SAN MARCOS: Home and garden makeovers 'go green'

City volunteers help spruce up four properties

By RENEE RAMSEY - For the North County Times | Saturday, September 27, 2008 5:43 PM PDT

Dan Weinheimer, center, an administrative analyst for the city of San Marcos, and volunteer Caylan Kolste, 14, move a rock that will go in the hole dug by Doug Kolste. They and other volunteers were using California native plants to landscape the front of the historical Cox and Bidwell houses in Heritage Park, within Walnut Grove Park, as part of the San Marcos sixth annual Volunteer Improvement Beautification Event, or VIBE, in San Marcos on Saturday. (Photo by Hayne Palmour IV - staff photographer)
Six-year-old Brett Goodall carries plants that will be planted around the historical Cox and Bidwell houses in Heritage Park, within Walnut Grove Park, as part of the San Marcos sixth annual Volunteer Improvement Beautification Event, or VIBE, in San Marcos on Saturday. Heritage Park was one of several sites in San Marcos being revitalized by volunteers participating in the event. (Photo by Hayne Palmour IV - staff photographer)

SAN MARCOS ---- Hundreds of North County volunteers added an ecofriendly approach to their annual day of sprucing up the homes and gardens of needy families on Saturday in San Marcos.

Some of the more than 350 participants in the city's sixth annual Volunteer Improvement Beautification Project, or VIBE, added environmentally friendly touches to the repairs and landscaping of four private homes.

Other volunteers created an ecofriendly garden outside two Victorian-era public houses at a nearby city park by using donated materials designed to promote water conservation and the creative use of recycled materials.

"It's amazing what a bunch of hands can do in one day," said Jennifer Topzand, marketing director at Pacific Marine Credit Union's corporate offices at Camp Pendleton. "You can do marvelous things."

Pacific Marine Credit Union was one of several companies that donated materials and sweat equity for the one-day event at Walnut Grove Park and surrounding neighborhoods.

"Going green" was not a clean way to spend their Saturday.

Long lines of volunteers in T-shirts, heavy gloves and jeans spent hours painting and clearing yards and park grounds of rotting boards and trash. Then they shoveled and cleared dirt to plant fire-retardant trees and bushes.

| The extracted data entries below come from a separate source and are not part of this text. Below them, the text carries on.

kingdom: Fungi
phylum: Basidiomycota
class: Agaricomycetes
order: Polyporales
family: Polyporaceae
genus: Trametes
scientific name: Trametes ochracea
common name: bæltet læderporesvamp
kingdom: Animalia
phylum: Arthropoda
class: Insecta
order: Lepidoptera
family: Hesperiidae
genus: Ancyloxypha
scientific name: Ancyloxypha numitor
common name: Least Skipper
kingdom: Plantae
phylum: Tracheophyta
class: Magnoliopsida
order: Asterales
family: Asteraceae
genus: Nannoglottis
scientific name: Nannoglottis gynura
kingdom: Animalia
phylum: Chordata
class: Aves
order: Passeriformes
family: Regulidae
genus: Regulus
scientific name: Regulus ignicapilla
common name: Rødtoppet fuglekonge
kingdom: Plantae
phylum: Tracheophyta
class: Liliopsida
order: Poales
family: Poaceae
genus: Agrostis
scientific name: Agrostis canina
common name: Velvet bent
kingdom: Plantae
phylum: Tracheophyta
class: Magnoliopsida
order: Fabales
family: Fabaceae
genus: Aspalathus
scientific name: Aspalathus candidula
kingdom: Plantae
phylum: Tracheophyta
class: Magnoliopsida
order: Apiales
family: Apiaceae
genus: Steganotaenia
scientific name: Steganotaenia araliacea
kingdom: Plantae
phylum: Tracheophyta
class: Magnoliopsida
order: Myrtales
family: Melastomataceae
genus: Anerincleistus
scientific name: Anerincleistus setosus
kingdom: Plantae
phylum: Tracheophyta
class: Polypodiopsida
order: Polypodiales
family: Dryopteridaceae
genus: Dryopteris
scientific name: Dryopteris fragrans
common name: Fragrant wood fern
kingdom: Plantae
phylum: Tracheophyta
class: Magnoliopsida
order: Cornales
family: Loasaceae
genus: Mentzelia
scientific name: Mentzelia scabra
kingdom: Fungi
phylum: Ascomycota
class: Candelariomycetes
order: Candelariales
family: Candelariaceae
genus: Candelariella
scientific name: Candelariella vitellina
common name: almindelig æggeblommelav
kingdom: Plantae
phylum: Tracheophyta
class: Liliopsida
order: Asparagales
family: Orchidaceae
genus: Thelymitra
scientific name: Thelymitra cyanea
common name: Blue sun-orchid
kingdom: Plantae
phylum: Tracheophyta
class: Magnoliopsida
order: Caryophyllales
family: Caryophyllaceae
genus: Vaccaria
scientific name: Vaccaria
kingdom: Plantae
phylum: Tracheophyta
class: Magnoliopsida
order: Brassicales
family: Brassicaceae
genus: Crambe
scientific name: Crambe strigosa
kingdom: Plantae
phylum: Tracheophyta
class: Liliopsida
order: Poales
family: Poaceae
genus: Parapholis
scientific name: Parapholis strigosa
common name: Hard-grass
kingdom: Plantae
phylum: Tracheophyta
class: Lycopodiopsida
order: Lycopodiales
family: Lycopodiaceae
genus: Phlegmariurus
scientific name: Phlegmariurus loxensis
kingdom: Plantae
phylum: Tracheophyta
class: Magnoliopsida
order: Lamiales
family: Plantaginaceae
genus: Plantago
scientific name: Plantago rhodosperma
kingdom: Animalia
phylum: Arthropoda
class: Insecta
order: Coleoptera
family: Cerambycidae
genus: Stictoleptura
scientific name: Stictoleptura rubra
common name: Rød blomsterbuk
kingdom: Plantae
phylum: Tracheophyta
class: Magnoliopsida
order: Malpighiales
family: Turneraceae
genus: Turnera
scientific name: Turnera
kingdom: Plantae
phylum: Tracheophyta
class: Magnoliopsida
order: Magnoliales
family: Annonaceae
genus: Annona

At the park, they also built the foundations for a gazebo and benches that would be made of recycled plastic bags.

San Marcos Mayor Jim Desmond praised the all-volunteer community improvement partnership of area service groups, families, businesses and students from Cal State San Marcos and Palomar College.

The volunteers cheered when members of the Palomar College Fire Academy raised their hands for extraheavy lifting duty.

"This is what gives you goose bumps, when the community pulls together like this," Desmond said.

Landscape designer Greg Rubin of Escondido, the San Marcos Historical Society, Vallecitos Water District and United We Paint developed the design of the new California Native Victorian Garden at the park.

The nonprofit United We Paint, based in Carlsbad, for three years has partnered with San Marcos to host the annual event.

"This year we wanted to go green," said Jeff Zotara, executive director of United We Paint, adding that only native California, drought-resistant plants were used for the garden.

Zotara said the goal is to make what he has nicknamed the "tomorrow garden" an educational tool for visiting school children who can learn how resource conservation works.

United We Paint has overseen nearly 500 home and school makeovers in California and Florida, and the 10-year-old organization soon will expand to Colorado and Texas, Zotara said.

Businesses contributing materials and volunteers to Saturday's event in San Marcos included Grangetto's Farm & Garden Supply, UPS, EDCO Waste and Recycling Services, Allen Brothers Mortuary, Baker Electric Solar and Timberline Moulding.

Other donors included Burger King, Mr. Taco, Frito-Lay, Albertsons, Submarina, Altman Plants, Green Thumb Nursery, Diamond Environmental, Starbucks, Corner Market & Deli and Hollandia Dairy.